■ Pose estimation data
╔══
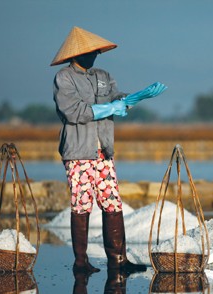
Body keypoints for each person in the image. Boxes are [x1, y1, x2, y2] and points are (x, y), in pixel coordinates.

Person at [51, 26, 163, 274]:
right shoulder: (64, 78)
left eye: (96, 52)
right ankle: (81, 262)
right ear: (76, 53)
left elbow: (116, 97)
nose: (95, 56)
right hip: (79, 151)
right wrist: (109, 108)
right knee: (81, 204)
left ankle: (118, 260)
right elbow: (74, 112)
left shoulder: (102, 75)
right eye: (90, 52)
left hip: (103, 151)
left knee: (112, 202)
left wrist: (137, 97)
╚══
╔══
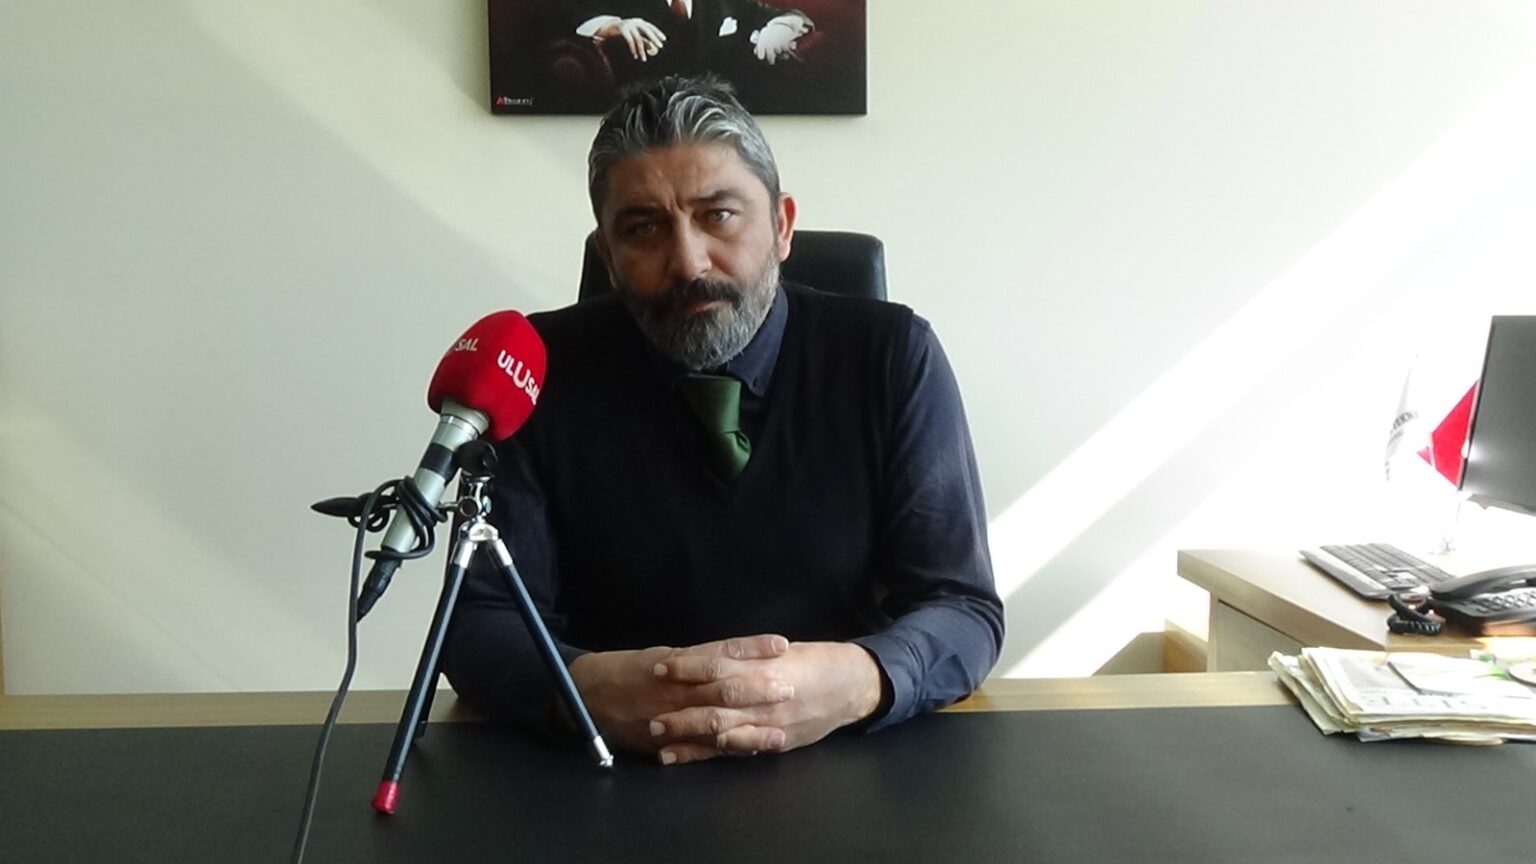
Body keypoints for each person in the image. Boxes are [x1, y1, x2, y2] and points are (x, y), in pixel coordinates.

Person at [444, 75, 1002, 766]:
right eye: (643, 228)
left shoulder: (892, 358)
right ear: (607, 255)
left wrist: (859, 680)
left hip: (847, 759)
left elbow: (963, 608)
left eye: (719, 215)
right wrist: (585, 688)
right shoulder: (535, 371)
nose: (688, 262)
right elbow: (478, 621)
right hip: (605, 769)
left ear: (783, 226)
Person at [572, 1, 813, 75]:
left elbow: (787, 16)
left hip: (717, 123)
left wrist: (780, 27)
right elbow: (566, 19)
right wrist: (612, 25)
╚══
■ Task directions
What do the lines above say from the one containing "left wrist: (859, 680)" down to the one containing "right wrist: (612, 25)"? Return them exactly, both end lines included, and only them.

■ Result of this exercise
left wrist: (859, 680)
left hip: (847, 759)
left elbow: (963, 608)
left eye: (719, 215)
right wrist: (585, 688)
right shoulder: (535, 371)
nose: (688, 262)
right elbow: (478, 621)
right hip: (605, 769)
left ear: (783, 226)
Person at [572, 1, 813, 75]:
left elbow: (787, 16)
left hip: (717, 123)
left wrist: (780, 27)
right elbow: (566, 19)
right wrist: (612, 25)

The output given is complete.